R. Oddio spero di no. Ma non perché il mio romanzo sia il romanzo di letteratura omosessuale del momento. Magari non piacerà a qualcuno, ma questo per qualsiasi opera e qualsiasi forma d’arte; io ho cercato di raccontare una storia, che è la storia di molti, e soprattutto una storia italiana; credo che noi italiani vantiamo una letteratura omosessuale di grande valore narrativo e sociale, che non ha nulla da invidiare a quella internazionale, basti pensare a Tondelli, Siti, Busi, Pasolini, e già ho la pelle d’oca. Ho scritto questo romanzo per i giovani, per le loro famiglie, per le loro scuole, perché si possa parlare incondizionatamente di amore.
  Continua sotto...

D. Per concludere, cosa speri resti nel lettore della storia di Gaio?

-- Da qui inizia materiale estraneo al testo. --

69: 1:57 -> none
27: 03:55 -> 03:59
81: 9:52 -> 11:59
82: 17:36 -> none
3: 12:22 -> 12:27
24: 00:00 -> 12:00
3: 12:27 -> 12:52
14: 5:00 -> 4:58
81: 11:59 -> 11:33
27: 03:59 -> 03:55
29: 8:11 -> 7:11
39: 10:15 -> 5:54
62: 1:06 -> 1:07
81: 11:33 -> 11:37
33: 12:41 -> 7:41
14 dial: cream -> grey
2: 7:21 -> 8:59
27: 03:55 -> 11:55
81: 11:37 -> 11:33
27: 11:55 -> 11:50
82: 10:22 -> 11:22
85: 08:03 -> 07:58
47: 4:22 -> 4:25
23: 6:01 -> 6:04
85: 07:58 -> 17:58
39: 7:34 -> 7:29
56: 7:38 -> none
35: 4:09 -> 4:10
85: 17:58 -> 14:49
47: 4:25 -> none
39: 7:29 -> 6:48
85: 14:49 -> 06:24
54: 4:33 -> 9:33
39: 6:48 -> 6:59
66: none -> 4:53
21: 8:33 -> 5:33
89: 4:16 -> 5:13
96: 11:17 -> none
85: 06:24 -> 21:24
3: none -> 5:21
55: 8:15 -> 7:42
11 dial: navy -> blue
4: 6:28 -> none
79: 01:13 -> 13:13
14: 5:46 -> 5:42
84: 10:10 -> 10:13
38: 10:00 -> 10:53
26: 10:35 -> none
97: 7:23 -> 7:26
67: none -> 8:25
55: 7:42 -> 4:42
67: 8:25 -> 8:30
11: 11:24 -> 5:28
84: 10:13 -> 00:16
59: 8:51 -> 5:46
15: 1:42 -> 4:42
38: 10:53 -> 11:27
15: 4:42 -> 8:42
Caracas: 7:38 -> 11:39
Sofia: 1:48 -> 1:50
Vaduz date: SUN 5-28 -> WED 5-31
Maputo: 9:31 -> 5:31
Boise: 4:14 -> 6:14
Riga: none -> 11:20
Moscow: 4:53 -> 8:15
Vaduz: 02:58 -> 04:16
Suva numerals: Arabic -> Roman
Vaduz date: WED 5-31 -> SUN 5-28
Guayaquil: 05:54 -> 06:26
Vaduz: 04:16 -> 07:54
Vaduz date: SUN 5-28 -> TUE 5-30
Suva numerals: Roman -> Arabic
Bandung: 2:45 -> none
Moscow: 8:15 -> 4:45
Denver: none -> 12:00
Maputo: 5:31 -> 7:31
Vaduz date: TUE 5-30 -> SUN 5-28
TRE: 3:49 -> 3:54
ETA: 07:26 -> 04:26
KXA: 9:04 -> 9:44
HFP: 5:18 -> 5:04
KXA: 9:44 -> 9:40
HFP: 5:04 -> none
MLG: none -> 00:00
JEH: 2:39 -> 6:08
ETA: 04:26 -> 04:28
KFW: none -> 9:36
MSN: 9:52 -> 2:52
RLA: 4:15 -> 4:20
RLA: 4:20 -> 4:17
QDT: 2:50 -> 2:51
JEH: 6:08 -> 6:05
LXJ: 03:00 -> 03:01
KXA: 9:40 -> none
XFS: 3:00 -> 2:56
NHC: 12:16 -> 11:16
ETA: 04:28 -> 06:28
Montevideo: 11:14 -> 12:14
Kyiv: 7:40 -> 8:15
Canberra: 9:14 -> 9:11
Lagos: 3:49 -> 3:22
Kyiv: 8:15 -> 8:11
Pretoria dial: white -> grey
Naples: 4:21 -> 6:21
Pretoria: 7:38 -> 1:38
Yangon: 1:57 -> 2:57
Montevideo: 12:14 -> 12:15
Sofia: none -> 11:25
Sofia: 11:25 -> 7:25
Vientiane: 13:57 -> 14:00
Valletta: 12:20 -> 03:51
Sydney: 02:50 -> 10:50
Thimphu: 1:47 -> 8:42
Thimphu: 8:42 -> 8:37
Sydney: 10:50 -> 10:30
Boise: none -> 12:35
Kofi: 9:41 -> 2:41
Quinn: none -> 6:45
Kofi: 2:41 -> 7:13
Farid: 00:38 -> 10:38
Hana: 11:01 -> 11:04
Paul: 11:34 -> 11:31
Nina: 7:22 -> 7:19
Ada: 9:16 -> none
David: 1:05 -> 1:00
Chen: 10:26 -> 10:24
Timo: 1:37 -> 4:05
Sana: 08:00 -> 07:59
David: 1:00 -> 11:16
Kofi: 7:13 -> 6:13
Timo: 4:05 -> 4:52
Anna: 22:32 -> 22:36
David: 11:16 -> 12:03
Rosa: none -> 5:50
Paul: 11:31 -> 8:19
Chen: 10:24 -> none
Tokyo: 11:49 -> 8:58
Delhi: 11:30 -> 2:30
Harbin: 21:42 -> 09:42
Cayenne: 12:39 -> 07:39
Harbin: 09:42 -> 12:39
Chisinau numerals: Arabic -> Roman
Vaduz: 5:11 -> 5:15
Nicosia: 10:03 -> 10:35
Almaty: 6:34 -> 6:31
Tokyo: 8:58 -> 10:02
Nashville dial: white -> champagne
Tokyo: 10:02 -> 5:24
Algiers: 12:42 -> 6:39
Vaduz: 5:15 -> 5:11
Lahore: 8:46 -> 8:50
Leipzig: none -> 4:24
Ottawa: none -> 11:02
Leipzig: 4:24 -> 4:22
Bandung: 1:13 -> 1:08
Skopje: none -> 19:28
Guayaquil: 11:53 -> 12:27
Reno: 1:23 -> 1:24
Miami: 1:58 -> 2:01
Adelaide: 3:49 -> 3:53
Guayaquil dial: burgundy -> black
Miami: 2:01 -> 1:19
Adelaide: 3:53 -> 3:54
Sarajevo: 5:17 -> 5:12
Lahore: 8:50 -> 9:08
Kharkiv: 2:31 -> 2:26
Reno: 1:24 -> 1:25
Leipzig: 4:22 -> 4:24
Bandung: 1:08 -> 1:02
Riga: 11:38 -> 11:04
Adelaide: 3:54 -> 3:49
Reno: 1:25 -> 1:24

R. Ga(y)o è un percorso. Un percorso verso la felicità, la gaiezza appunto. Un percorso fatto di soste, per poi ripartire. In Gaio e Tom, i due protagonisti, ogni sosta è conoscenza, di se stessi, degli altri, della realtà. Ogni sosta viene effettuata a un’età diversa e dura un attimo, o un giorno, o un mese, o uno o più anni. Ogni sosta diviene stupore, sorpresa, incredulità, meraviglia, leggerezza, pesantezza, ironia, sarcasmo. Sia che la sosta dia gioia o lasci amarezza, loro sentono la necessità di riprendere a camminare, di conoscere. Ga(y)o è un moto. La regolarità di questo percorso a cielo aperto, è la voglia di vivere. Gaio e Tom vivono ogni sosta e ogni ripartenza, per questo conosceranno la felicità. La loro omosessualità è soltanto la strada del tragitto. Il lettore attraversando le parole avrà la possibilità di camminare a loro fianco.